> _Ne yapılacak_
Aşağıdaki kayıtlarda "collector number: OR110-777" geçen satırdan başlayıp "scientific name: Lycianthes medusocalyx" geçen satıra kadar giden satırları, bu iki satır da içinde olmak üzere, hiçbir şeyini değiştirmeden yazın.

> _Kayıtlardan parçalar_
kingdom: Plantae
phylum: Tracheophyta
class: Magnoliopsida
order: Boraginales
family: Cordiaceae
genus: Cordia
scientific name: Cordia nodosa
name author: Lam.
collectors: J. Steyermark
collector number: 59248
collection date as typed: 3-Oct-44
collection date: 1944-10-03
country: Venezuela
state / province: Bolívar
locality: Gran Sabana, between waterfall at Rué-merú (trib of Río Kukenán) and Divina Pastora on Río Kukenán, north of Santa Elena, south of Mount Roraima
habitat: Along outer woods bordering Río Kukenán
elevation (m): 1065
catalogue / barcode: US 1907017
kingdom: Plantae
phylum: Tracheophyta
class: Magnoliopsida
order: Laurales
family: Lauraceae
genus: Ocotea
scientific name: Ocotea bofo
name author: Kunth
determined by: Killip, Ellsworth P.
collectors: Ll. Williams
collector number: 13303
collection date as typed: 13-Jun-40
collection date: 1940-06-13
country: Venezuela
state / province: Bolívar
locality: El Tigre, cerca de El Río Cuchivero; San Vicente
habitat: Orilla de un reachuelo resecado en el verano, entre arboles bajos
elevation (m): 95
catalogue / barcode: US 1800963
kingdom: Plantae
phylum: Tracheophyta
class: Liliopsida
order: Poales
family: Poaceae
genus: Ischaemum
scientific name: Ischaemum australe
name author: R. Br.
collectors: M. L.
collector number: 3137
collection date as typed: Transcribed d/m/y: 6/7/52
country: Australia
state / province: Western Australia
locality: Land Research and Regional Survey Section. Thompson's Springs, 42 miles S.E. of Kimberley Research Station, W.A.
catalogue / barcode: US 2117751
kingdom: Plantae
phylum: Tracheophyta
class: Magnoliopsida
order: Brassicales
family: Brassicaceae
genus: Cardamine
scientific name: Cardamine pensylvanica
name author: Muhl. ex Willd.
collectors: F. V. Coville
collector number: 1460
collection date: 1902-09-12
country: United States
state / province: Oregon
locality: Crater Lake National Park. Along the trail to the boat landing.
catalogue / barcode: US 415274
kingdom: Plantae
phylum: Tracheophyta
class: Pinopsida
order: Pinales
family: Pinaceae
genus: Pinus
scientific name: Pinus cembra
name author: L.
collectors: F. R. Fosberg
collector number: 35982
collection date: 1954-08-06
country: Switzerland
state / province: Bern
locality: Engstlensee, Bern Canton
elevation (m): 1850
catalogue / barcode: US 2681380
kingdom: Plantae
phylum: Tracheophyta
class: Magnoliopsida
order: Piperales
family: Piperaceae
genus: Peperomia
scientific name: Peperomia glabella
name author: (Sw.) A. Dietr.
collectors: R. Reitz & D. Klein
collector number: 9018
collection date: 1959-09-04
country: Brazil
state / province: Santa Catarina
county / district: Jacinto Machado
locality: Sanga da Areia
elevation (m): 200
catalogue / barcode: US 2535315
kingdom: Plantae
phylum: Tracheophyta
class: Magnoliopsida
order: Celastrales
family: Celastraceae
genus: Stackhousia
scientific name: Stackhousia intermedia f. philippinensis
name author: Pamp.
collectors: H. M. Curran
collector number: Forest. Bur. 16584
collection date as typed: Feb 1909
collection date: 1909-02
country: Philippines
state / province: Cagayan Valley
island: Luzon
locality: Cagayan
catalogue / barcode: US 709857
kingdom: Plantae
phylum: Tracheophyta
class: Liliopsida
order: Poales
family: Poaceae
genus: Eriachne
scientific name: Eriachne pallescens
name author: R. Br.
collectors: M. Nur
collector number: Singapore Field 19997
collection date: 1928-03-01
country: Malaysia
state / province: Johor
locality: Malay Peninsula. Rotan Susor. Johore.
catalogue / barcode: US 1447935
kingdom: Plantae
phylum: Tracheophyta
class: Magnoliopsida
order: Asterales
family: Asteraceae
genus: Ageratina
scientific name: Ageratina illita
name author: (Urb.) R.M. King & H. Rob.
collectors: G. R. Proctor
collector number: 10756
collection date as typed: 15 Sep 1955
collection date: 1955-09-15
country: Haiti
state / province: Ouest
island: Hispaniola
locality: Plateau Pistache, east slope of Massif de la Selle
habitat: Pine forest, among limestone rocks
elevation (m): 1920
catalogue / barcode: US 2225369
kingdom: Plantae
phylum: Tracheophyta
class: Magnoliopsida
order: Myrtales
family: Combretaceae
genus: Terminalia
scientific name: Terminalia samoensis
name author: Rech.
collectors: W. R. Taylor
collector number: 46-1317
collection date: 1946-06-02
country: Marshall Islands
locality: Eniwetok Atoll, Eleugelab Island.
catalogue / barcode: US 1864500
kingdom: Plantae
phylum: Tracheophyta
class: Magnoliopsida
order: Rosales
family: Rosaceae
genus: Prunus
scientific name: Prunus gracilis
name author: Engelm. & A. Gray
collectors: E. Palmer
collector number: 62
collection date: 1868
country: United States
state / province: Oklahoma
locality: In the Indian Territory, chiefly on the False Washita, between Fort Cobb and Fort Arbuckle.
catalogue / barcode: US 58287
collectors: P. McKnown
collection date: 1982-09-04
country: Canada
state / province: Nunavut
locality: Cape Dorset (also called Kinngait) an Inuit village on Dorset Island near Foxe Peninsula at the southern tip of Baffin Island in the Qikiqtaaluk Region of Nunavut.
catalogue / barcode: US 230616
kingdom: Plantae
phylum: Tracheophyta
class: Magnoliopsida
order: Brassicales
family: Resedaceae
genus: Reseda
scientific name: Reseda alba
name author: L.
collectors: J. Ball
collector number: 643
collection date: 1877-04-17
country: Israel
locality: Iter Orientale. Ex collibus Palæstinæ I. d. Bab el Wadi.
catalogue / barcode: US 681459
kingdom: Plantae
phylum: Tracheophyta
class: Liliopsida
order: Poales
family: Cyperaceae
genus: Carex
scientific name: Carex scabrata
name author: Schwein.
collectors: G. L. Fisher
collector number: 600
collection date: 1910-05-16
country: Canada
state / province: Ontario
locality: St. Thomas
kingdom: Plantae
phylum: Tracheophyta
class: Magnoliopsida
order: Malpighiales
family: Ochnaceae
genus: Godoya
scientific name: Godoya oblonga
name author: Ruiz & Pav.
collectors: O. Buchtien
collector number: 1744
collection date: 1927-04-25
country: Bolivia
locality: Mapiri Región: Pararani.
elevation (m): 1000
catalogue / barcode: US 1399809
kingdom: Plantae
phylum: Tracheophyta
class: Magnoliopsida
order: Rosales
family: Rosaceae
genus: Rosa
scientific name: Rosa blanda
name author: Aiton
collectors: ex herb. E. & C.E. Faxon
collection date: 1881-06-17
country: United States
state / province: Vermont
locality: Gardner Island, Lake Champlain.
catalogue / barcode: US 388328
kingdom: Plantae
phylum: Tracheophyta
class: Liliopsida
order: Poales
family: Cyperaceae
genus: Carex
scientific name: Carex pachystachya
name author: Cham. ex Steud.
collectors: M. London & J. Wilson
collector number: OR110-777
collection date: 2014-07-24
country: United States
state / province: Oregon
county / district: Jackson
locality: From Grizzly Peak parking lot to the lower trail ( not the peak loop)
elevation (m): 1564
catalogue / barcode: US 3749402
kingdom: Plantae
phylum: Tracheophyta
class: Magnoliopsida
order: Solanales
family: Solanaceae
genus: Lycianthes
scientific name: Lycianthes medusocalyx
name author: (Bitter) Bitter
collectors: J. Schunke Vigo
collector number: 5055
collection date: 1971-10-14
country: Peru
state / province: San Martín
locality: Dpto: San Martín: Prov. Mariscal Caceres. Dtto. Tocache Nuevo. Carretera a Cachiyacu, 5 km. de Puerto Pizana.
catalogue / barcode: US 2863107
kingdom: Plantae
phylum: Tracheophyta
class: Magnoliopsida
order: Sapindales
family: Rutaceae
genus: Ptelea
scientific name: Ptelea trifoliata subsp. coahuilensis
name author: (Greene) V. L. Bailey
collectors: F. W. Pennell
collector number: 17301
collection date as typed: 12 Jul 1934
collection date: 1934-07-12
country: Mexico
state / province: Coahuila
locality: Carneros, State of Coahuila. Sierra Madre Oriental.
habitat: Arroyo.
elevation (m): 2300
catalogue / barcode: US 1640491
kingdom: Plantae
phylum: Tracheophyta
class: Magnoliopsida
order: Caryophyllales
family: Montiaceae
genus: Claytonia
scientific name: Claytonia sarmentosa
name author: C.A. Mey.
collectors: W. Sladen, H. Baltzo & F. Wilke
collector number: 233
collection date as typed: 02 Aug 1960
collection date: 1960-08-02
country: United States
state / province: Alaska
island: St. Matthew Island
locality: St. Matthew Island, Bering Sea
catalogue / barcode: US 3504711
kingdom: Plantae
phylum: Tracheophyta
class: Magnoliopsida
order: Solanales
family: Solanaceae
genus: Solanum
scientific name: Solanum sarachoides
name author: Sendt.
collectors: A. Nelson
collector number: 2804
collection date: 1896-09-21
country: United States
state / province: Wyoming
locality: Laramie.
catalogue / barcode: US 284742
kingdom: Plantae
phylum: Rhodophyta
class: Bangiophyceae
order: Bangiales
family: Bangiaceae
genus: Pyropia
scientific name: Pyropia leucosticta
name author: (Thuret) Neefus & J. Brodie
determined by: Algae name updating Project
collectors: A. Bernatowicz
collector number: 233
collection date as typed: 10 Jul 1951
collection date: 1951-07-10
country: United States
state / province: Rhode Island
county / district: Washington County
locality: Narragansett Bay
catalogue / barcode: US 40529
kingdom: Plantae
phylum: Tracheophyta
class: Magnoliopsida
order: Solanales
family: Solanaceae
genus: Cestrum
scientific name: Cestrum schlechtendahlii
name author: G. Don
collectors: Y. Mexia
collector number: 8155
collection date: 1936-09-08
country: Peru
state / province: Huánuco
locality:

> _Alıştırmanın cevabı_
collector number: OR110-777
collection date: 2014-07-24
country: United States
state / province: Oregon
county / district: Jackson
locality: From Grizzly Peak parking lot to the lower trail ( not the peak loop)
elevation (m): 1564
catalogue / barcode: US 3749402
kingdom: Plantae
phylum: Tracheophyta
class: Magnoliopsida
order: Solanales
family: Solanaceae
genus: Lycianthes
scientific name: Lycianthes medusocalyx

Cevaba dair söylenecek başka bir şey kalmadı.